Furthest-first inversion for internal consistency adjustments in the biogeochemical data product GLODAPv3

Abstract. The global ocean absorbs a significant portion of anthropogenic carbon dioxide (CO₂) emissions. Tracking the fate of absorbed CO₂ and its impacts requires an internally consistent global observational dataset spanning decades. In the Global Ocean Data Analysis Project (GLODAP), data from disparate research cruises are compared in a secondary quality-control process, adjusted for consistency where necessary and compiled into a data product. Differences between cruises are quantified with a crossover analysis, comparing data at depth (where natural variability is minimal) from nearby sampling stations, and an inversion algorithm calculates a set of adjustments that would minimise these differences globally. The adjustments are reviewed by an expert committee and a subset applied to produce the final data product. The previous major version (GLODAPv2) used a weighted least squares (WLSQ) approach for the inversion. However, several issues became apparent when applied to the GLODAPv3 dataset, primarily significant regional biases in calculated adjustments. To address these issues, a new inversion algorithm called furthest-first (FF) has been developed for use in GLODAPv3, which has been implemented in a freely available, open-source Python package (xover). Here, we describe the FF approach and test it on simulated datasets and by comparing it to WLSQ, finding that it produces accurate adjustments. We also show how the FF approach can be adapted (i) to avoid the regional biases that appear in WLSQ, (ii) to find an optimal set of adjustments accounting for the fact that some cruises will ultimately not be adjusted, and (iii) to approximately preserve selected trends in the cruise-by-cruise differences.
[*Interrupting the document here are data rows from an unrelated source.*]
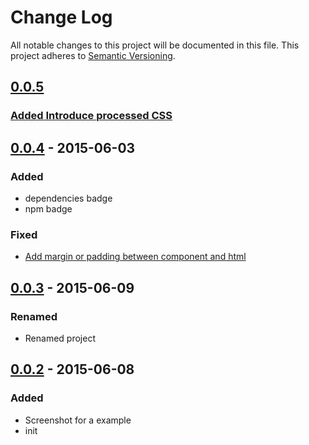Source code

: # Change Log

All notable changes to this project will be documented in this file.
This project adheres to [Semantic Versioning](http://semver.org/).

## [0.0.5]
### [Added Introduce processed CSS](https://github.com/sotayamashita/psg-theme-sassline/pull/6)

## [0.0.4] - 2015-06-03
### Added
* dependencies badge
* npm badge

### Fixed
* [Add margin or padding between component and html](https://github.com/sotayamashita/psg-theme-sassline/issues/3)

## [0.0.3] - 2015-06-09
### Renamed
* Renamed project

## [0.0.2] - 2015-06-08
### Added
* Screenshot for a example
* init

[0.0.2]: https://github.com/sotayamashita/psg-theme-simple/releases/tag/v0.0.2...v0.0.2
[0.0.3]: https://github.com/sotayamashita/psg-theme-sassline/releases/tag/v0.0.3...v0.0.3
[0.0.4]: https://github.com/sotayamashita/psg-theme-sassline/releases/tag/v0.0.4...v0.0.4
[0.0.5]: https://github.com/sotayamashita/psg-theme-simple/releases/tag/v0.0.5...v0.0.5
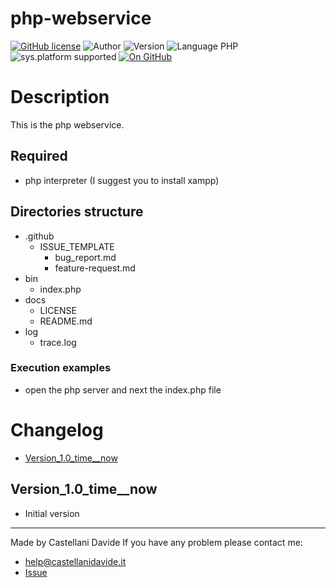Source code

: # php-webservice
[![GitHub license](https://img.shields.io/badge/license-GNU-green?style=flat)](https://github.com/CastellaniDavide/cpp-webservice/blob/master/LICENSE) ![Author](https://img.shields.io/badge/author-Castellani%20Davide-green?style=flat) ![Version](https://img.shields.io/badge/version-v1.0-blue?style=flat) ![Language PHP](https://img.shields.io/badge/language-PHP-yellowgreen?style=flat) ![sys.platform supported](https://img.shields.io/badge/OS%20platform%20supported-All-blue?style=flat) [![On GitHub](https://img.shields.io/badge/on%20GitHub-True-green?style=flat&logo=github)](https://github.com/CastellaniDavide/php-webservice)

# Description
This is the php webservice.

## Required
 - php interpreter (I suggest you to install xampp)
 
## Directories structure
 - .github
   - ISSUE_TEMPLATE
     - bug_report.md
     - feature-request.md
 - bin
	 - index.php
 - docs
   - LICENSE
   - README.md
 - log
	 - trace.log
   
### Execution examples
 - open the php server and next the index.php file

# Changelog
 - [Version_1.0_time__now](#Version_10_time__now)

## Version_1.0_time__now
 - Initial version

---
Made by Castellani Davide 
If you have any problem please contact me:
- help@castellanidavide.it
- [Issue](https://github.com/CastellaniDavide/php-webservice/issues)
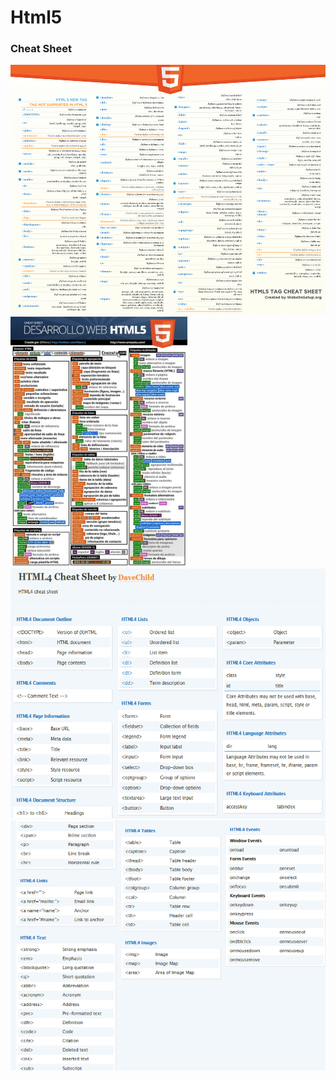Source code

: # Html5 

<h3>Cheat Sheet</h3>

<img weight="600" height="400" src="https://github.com/Xaobin/CoursesLearn/blob/main/Html5/imgs/html501.png?raw=true">
<br>
<img weight="600" height="400" src="https://github.com/Xaobin/CoursesLearn/blob/main/Html5/imgs/html502.jpg?raw=true"><br>
<img weight="600" height="400" src="https://github.com/Xaobin/CoursesLearn/blob/main/Html5/imgs/html503.png?raw=true"><br>
<img weight="600" height="400" src="https://github.com/Xaobin/CoursesLearn/blob/main/Html5/imgs/html504.png?raw=true"><br>
<br>
<br>
<br>
<br>
<br>

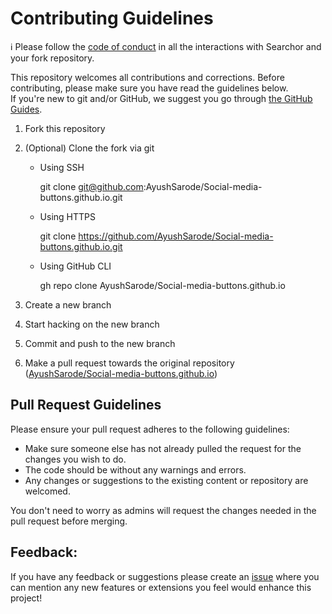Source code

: # Contributing Guidelines

ℹ️ Please follow the [code of conduct](CODE-OF-CONDUCT.md) in all the interactions with Searchor and your fork repository.

This repository welcomes all contributions and corrections. Before contributing, please make sure you have read the guidelines below. <br>
If you're new to git and/or GitHub, we suggest you go through [the GitHub Guides](https://guides.github.com/introduction/flow/).

1. Fork this repository
2. (Optional) Clone the fork via git
   - Using SSH
     
     git clone git@github.com:AyushSarode/Social-media-buttons.github.io.git
     


   - Using HTTPS

     
     git clone https://github.com/AyushSarode/Social-media-buttons.github.io.git
     


   - Using GitHub CLI

     
     gh repo clone AyushSarode/Social-media-buttons.github.io
     


3. Create a new branch 
4. Start hacking on the new branch
5. Commit and push to the new branch
6. Make a pull request towards the original repository ([AyushSarode/Social-media-buttons.github.io](https://github.com/AyushSarode/Social-media-buttons.github.io))

## Pull Request Guidelines

Please ensure your pull request adheres to the following guidelines:

- Make sure someone else has not already pulled the request for the changes you wish to do.
- The code should be without any warnings and errors.
- Any changes or suggestions to the existing content or repository are welcomed.

You don't need to worry as admins will request the changes needed in the pull request before merging.

## Feedback:
If you have any feedback or suggestions please create an  <a href="https://github.com/AyushSarode/Social-media-buttons/issues">issue</a> where you can mention any new features or extensions you feel would enhance this project!
<!-- ------------------------------------------------------------------------------------------------------------------------------------------------------->
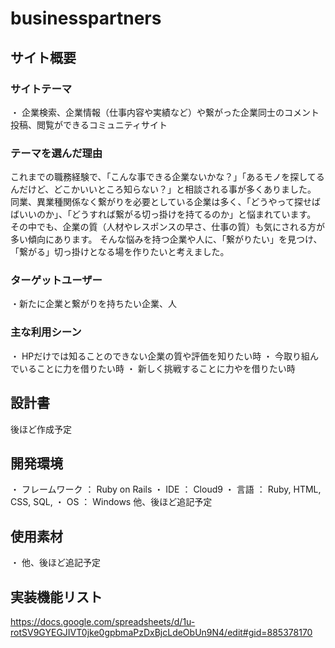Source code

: # businesspartners

## サイト概要

### サイトテーマ
・ 企業検索、企業情報（仕事内容や実績など）や繋がった企業同士のコメント投稿、閲覧ができるコミュニティサイト


### テーマを選んだ理由
これまでの職務経験で、「こんな事できる企業ないかな？」「あるモノを探してるんだけど、どこかいいところ知らない？」と相談される事が多くありました。
同業、異業種関係なく繋がりを必要としている企業は多く、「どうやって探せばばいいのか」、「どうすれば繋がる切っ掛けを持てるのか」と悩まれています。
その中でも、企業の質（人材やレスポンスの早さ、仕事の質）も気にされる方が多い傾向にあります。
そんな悩みを持つ企業や人に、「繋がりたい」を見つけ、「繋がる」切っ掛けとなる場を作りたいと考えました。

### ターゲットユーザー
・新たに企業と繋がりを持ちたい企業、人

### 主な利用シーン
・ HPだけでは知ることのできない企業の質や評価を知りたい時
・ 今取り組んでいることに力を借りたい時
・ 新しく挑戦することに力やを借りたい時

## 設計書
後ほど作成予定

## 開発環境
・ フレームワーク ： Ruby on Rails
・ IDE ： Cloud9
・ 言語 ： Ruby, HTML, CSS, SQL,
・ OS ： Windows
他、後ほど追記予定

## 使用素材
・
他、後ほど追記予定

## 実装機能リスト
https://docs.google.com/spreadsheets/d/1u-rotSV9GYEGJIVT0jke0gpbmaPzDxBjcLdeObUn9N4/edit#gid=885378170


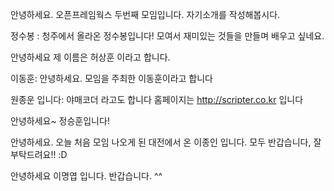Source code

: 안녕하세요. 오픈프레임웍스 두번째 모임입니다.
자기소개를 작성해봅시다.

정수봉 : 청주에서 올라온 정수봉입니다! 모여서 재미있는 것들을 만들며 배우고 싶네요.

안녕하세요 제 이름은 허상훈 이라고 합니다.

이동훈: 안녕하세요. 모임을 주최한 이동훈이라고 합니다

원종운 입니다: 야매코더 라고도 합니다 홈페이지는 http://scripter.co.kr 입니다

안녕하세요~ 정승훈입니다!

안녕하세요. 오늘 처음 모임 나오게 된 대전에서 온 이종인 입니다.
모두 반갑습니다, 잘 부탁드려요!! :D 

안녕하세요 이명엽 입니다. 반갑습니다. ^^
Points (i) and (ii) above are addressed by a two-step variant of the approach denoted FF₂, which was applied in GLODAPv3.  While FF represents a marked improvement on WLSQ for the GLODAP application, no algorithm can completely replace the role of expert judgement in the inversion process, for example when selecting convergence criteria, which cruises are permitted to be adjusted, and which trends should be preserved.